▶ 目的 1:
『イデオン』をめぐる対談の抜粋と次の(a)〜(c)が合うかどうかを「はい」か「いいえ」で答え、決め手となる箇所をそのまま引用する。(a) 細田さんは『2001年宇宙の旅』を観た後に『イデオン』を観た。(b) 富野さんは『2001年宇宙の旅』に足りないものがあると感じて『イデオン』を作った。(c) 富野さんは、人を憎むとその気分は相手に向かうと語っている。
▶ 目的 2:
『イデオン』をめぐる対談の抜粋を、最後の文に続けて書き進める。

=== 対談の抜粋 ===

細田さん:『イデオン』くらい巨大なテーマを扱っている作品って、すべての映画やテレビを含めても、ほかにあるのかと思います。改めて映画史なぞって作品を色々と観ていくと『2001年宇宙の旅』(1968年公開)なんかが出てくるんですが、僕としては『イデオン』が先で『2001年宇宙の旅』を後から観ているんですよ。
アニメーションを観ることで、実写の映画史にもう1回出会える。先に『イデオン』を知っていることで、映画史への理解がより深くなるんです。こういった出会いが、今の映画を作る自分に繋がっているように感じます。
――富野さんは、細田さんの世代の作品から、どういった点を参考にしたいと感じますか?
富野さん:僕の作品を観て、後から『2001年宇宙の旅』を観たということは、当然「それがどういうことか」ということも考えたはずですよね。作り手の僕は『2001年宇宙の旅』を観て、映画の中に足りないものがあると感じ、どう補完するかを考えて、『イデオン』を作ったわけです。
作家論ではなくて、組み合わせ論ができる職人だったら、このもの作りはできます。僕の場合は、TVアニメと巨大ロボットというジャンルがあったおかげで、『2001年宇宙の旅』をベースにしてそういうことがやれました。でも、それができてしまったことで、そこから自分の劣化の歴史を経験するわけです。
また、『2001年宇宙の旅』の影響で『イデオン』が作られたように、「ああ、今のアニメはこういうやり方をしているんだ」と新たな影響を受け入れられたのが細田作品でした。だから、僕もムキになって「細田は敵だ」くらいに思っていないといけないんです。
――先駆者として、後進の人間に「敵と認めているぞ」とは、なかなか言いにくいようにも感じられるのですが。
富野さん:ひょっとしたら、僕にもそういう時期がありました。この歳になって、それが言える自分になれたという意味では、自分のことを偉いと思っています(笑)。同時に、そう言える人が身近に居てくれることは、本当にありがたいですね。
人を憎むと、その憎しみの気分というのは、ぜんぶ自分に帰ってくるんですよ。だから、人はみんなを愛さなきゃいけないんです。

=== 提供資料 ===

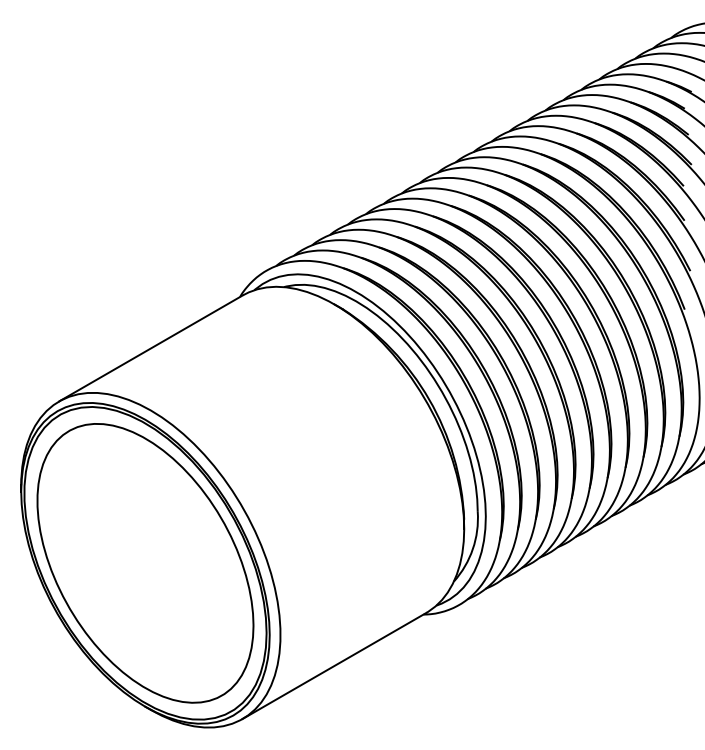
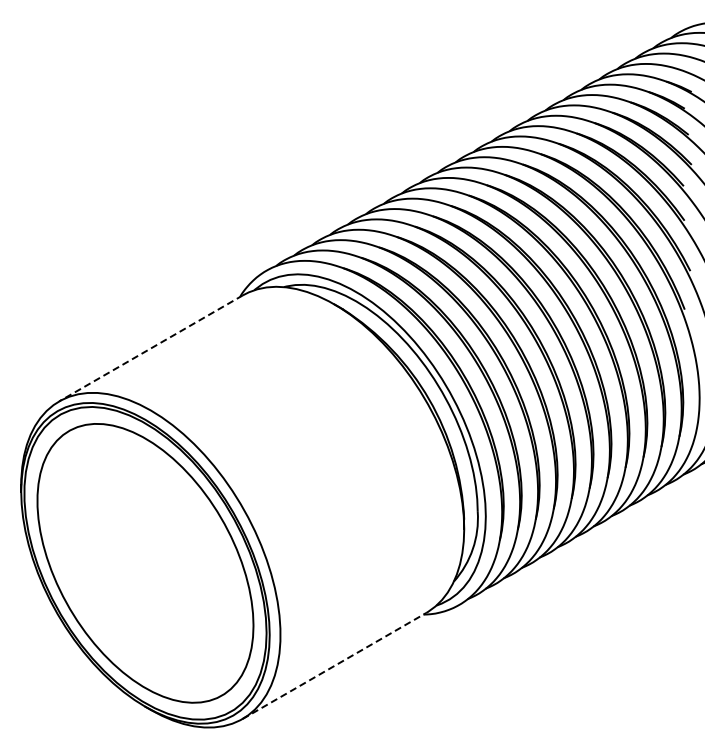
line at (150, 348): solid -> dashed
line at (334, 665): solid -> dashed
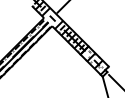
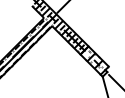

===

▶ 正解 1:
(a) いいえ:「僕としては『イデオン』が先で『2001年宇宙の旅』を後から観ているんですよ」
(b) はい:「映画の中に足りないものがあると感じ、どう補完するかを考えて、『イデオン』を作ったわけです」
(c) いいえ:「その憎しみの気分というのは、ぜんぶ自分に帰ってくるんですよ」

▶ 正解 2:
細田さん:イデが根絶やしにしようとしたものは、その辺(憎しみの気持ち)ですよね。
富野さん:そうです。
■ 富野氏がいま語る『ガンダム』と『イデオン』
――富野さんの中で『イデオン』と『ガンダム』は、それぞれどんな位置づけの作品だと考えられていますか?
富野さん:『ガンダム』があったおかげで、今日までの暮らしが成立しているという部分もありますので、率直にありがたいと思っています。
一方で『イデオン』は、自分の中で「こんなものを作れた富野っていうのは凄い」というプライドを与えてくれた作品です。もし、『ガンダム』しか無かったら、番組の最初に言った「(細田は)倒すべき敵」は、「憎しみ」を込めたメッセージでしたね。いまのように「喜び」を込めたメッセージとして言うことはできませんでした。……すごい! うまく答えられた!(笑)
■ テレビ初「伝説巨神イデオン」ハイビジョン版一挙放送!
「機動戦士ガンダム」放送開始の翌年となる1980年からオンエアされたサンライズ制作、富野由悠季総監督による、伝説のSFロボットアニメの「伝説巨神イデオン」をテレビ初放送となるハイビジョン版でお届けする。
西暦2300年代の未来を舞台に、異なる文明を持つ異星人との文化の違いや誤解などにより生じた衝突を描く。主人公ユウキ・コスモは、未知のエネルギーとされる“イデ”を動力源とする巨大ロボット・イデオンに乗り込み、異星人と戦うことになる。全39話のテレビ版と、4月放送の劇場版『伝説巨神イデオン 接触篇』『伝説巨神イデオン 発動篇』(ともに’82)を一挙放送する。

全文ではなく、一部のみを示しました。